久々過ぎて書けるかどうか心配ですがとりあえずそこまで予定してます。
人里からは度々目には入っていた。聳えるスタジアムは一体何を意味しているのだろうという気持ちは常にあった。セミファイナル、ファイナルが行われチャンピオンマッチまで開催されるジムチャレンジ終焉の地である守矢スタジアム。
そこに向かう私の一歩はどれほどの大きな一歩になるのだろう。人里から一歩、一歩進んでいく足が少しフワフワしているようにも感じた。
(確実に今まで進む一歩じゃない。
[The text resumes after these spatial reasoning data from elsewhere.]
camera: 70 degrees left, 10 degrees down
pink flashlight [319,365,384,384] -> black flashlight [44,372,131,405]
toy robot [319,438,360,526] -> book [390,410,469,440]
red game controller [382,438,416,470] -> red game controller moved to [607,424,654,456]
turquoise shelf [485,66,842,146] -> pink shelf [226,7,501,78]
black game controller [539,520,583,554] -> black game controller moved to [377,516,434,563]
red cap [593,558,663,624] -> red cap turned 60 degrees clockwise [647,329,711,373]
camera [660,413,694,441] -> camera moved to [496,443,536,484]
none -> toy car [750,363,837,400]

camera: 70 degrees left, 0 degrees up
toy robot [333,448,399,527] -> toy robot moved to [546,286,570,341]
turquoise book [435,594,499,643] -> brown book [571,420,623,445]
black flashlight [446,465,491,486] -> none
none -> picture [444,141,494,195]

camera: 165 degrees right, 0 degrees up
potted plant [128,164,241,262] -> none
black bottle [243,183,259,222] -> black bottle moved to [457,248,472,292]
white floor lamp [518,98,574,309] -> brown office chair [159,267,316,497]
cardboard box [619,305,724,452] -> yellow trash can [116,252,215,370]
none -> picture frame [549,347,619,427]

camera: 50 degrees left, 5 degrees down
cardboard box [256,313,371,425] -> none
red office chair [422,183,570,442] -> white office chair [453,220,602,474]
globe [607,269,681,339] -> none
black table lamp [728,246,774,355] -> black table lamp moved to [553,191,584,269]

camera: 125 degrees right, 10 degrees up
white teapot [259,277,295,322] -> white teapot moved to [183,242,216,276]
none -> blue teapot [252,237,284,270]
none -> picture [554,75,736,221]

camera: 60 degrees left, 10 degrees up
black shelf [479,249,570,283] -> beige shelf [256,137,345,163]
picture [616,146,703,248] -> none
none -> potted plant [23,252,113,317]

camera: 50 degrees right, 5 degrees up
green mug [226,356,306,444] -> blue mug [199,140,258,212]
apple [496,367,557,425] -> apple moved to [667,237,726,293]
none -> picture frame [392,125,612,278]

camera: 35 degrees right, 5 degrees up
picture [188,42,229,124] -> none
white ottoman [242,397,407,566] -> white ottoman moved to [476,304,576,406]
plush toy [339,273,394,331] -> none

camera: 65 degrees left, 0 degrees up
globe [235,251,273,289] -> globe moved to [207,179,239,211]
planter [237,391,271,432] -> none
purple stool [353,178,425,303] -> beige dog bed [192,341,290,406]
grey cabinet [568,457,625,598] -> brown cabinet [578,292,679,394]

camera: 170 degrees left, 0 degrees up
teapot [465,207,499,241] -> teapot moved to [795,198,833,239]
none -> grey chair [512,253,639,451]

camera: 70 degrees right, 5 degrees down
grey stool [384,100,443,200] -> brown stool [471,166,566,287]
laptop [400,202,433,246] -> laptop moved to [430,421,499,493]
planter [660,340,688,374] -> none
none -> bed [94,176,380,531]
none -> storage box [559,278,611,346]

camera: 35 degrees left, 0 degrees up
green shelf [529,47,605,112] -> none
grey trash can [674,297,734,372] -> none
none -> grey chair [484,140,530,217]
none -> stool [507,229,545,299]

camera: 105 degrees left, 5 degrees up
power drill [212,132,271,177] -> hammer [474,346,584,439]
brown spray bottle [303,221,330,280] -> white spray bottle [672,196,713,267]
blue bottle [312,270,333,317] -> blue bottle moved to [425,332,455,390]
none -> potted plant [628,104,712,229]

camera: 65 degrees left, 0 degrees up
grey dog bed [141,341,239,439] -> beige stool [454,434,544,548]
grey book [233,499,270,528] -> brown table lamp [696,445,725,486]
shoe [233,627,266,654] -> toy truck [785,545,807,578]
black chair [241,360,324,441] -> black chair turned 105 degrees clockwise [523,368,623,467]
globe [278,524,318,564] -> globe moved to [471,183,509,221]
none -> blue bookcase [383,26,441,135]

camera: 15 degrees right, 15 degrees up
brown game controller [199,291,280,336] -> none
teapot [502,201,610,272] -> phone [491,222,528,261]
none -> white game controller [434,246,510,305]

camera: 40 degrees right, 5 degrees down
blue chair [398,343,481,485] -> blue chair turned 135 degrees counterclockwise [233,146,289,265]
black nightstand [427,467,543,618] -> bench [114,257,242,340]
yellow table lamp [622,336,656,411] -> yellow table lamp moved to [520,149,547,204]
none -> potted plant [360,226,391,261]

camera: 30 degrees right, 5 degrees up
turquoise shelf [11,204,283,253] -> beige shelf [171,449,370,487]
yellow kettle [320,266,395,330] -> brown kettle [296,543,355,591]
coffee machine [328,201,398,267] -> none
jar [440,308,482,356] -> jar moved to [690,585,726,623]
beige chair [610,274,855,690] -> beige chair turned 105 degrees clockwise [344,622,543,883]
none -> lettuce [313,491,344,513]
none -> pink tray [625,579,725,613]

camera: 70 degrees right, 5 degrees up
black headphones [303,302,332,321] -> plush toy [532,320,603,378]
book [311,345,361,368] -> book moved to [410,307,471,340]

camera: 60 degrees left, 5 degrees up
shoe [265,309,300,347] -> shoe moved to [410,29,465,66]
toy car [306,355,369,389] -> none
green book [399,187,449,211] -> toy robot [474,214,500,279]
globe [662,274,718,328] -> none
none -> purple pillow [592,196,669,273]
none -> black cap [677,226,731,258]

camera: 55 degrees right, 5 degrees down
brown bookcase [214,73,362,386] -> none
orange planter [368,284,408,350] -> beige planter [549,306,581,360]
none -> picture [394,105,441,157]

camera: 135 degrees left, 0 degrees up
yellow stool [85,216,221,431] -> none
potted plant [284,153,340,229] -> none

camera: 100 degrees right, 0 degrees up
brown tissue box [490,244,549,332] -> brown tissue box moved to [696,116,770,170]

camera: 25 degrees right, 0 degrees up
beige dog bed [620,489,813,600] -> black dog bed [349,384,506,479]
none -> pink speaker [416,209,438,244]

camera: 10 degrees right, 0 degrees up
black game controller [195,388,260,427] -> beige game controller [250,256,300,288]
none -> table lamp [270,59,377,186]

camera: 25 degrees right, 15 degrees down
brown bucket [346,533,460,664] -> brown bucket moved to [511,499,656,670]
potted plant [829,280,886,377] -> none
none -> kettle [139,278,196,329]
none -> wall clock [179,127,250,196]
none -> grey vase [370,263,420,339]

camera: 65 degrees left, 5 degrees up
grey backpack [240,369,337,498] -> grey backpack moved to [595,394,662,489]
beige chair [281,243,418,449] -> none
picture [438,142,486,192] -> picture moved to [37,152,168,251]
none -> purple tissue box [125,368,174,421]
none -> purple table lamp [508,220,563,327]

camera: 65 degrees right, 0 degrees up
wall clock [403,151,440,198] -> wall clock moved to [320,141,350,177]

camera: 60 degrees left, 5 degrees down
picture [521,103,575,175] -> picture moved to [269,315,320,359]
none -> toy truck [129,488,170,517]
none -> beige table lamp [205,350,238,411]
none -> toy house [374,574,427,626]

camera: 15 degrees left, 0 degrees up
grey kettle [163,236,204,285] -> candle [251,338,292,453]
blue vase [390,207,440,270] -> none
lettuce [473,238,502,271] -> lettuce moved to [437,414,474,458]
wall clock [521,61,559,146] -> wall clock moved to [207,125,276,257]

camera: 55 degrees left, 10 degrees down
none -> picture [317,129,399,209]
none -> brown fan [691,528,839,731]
どこか遠い…重い道のりをしているなって感じる。でも嫌じゃない…)
そこに向かう私の足から不思議と緊張や不安という感情を抱く事はなかった。どこかワクワクしている。辿り着く前だというのにもう勝つイメージしかしていない。人里から妖怪の山に繋がる階段を一つ、また一つと上がって行く。適度に荒れる呼吸も今だけは心地よく感じる。
「…ふぅ…」
「…?」
階段を上がると1人の女性が私の視界に入って来た。文さんとは違う…どこかてゐさんに似たような耳を付けている。赤い眼差しで階段を登り切った私を見つめると、軽く一息つきながら木元からゆっくりと私の前へ。その胸の付近にはリーグスタッフの印がされている。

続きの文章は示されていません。